Thursday, June 15, 2006

Modern Mechanix » 1977: Bally Home Library Computer - Early E-Commerce

Modern Mechanix » 1977: Bally Home Library Computer - Early E-Commerce

This is one of my absolute favorite ‘geek’ blogs. Popular Science, Popular Mechics, Scientific American, National Geopgraphic, all have a long history of publishing interesting information about the future. In fact, they still are. But looking back on some of the articles and pictures they’ve run is wonderfully instructive, both about the perils of the ‘next big thing’ and about the inexorable march of progress.

The article I’ve linked above is about what might actually have been a pretty impressive piece of technology in the late 70’s. The fact I don’t remember a thing about it, and a similar comment by the person who rights this blog, makes me think it never made it much farther than grandiose marketing, lol.

The article/ad I’ve posted here is so wonderfully overblown, and its reminiscent of how limited the computers of the 70’s were, but more importantly how little public understanding of computers there was as well. From the perspective of the e-commerce world of 2006 the first paragraph is wonderfully quaint … “This is the story of an incredible product. So incredible that we know of no future consumer product that will have such a far-reaching technological impact on society.”

As the blog author noted, the refernce to the IBM 5100 is a bit ‘off’ … like comparing apples and elephants. The 5100 was a fully featured terminal, with its own screen and tape drive attached. Part of the reason for the $10000 price tag (or more) of the 5100 was that it was fully functional out of the box, so to speak.

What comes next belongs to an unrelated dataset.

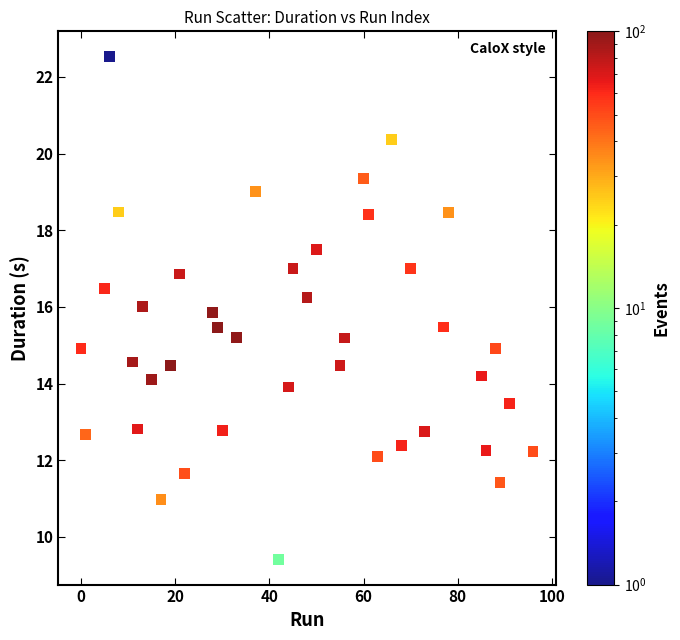

What is the range of X values (max minus min)?

96.0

Another interesting ‘dig’ at the 5100 was the talk of a smart computer. Its worth parsing what they said, in relation to the capabilities of the 5100. Essentially, Bally is toting the advantages of hard-wiring over programmable logic circuits, and history shows us which side one out, lol. “A smart computer can complete a function faster and more efficiently because it depends less on the data it gets and more on what it can already do.” Thats just a long-winded way of saying we’ve hard-coded certain functions into wiring. The 5100, on the other hand, boasts generalized functions through software.

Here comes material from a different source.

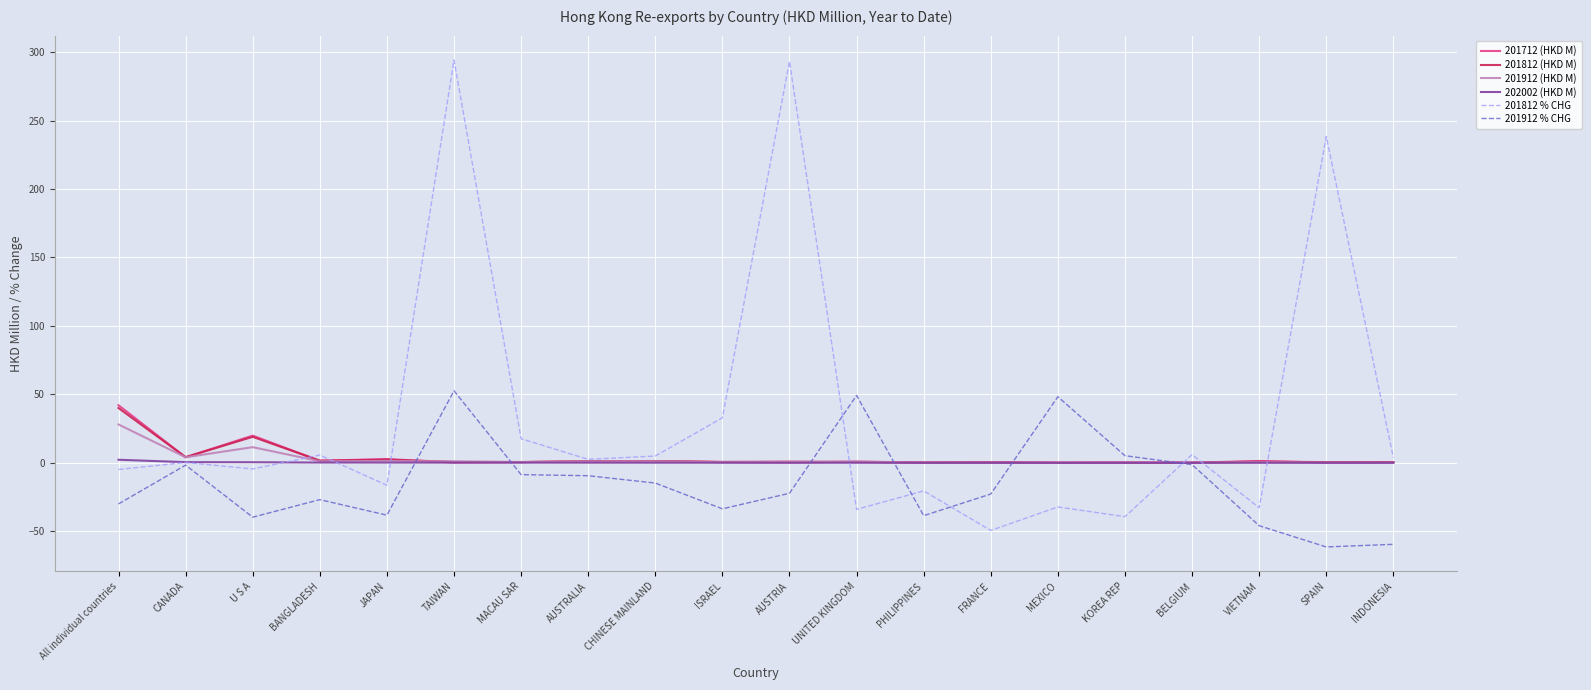

What is the sum of all 201812 (HKD M) values?

75.6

At the time, there WAS significant speed advantages to be had by hard-coding finctionality into chip wiring, and making devices that could only do one thing, but very effieciently. Machines like the 5100, and less expensive, ‘garage’ machines like the Altair’s and the Apple’s really did go out on a limb at the time, making machines that were general purpose, sacrificing speed for function. We still see single-purpose … or embedded … chips in things like microwaves and VCR’s and DVD players … but the ship for Bally’s “34 integrated circuits [providing] an internal library of over forty tasks that it performs” sailed long ago in the area of personal computing.

Still, its worth noting the scope of this project, had it fully succeeded. It sounds like it would have been a pretty decent basic e-commerce setup even by today’s standards, and in 1977, that would have been quite the acheivement, IMO. Fascinating idea for sure, and I love looking back at these sorts of things. I think we can learn as much from what hasn’t worked as what has.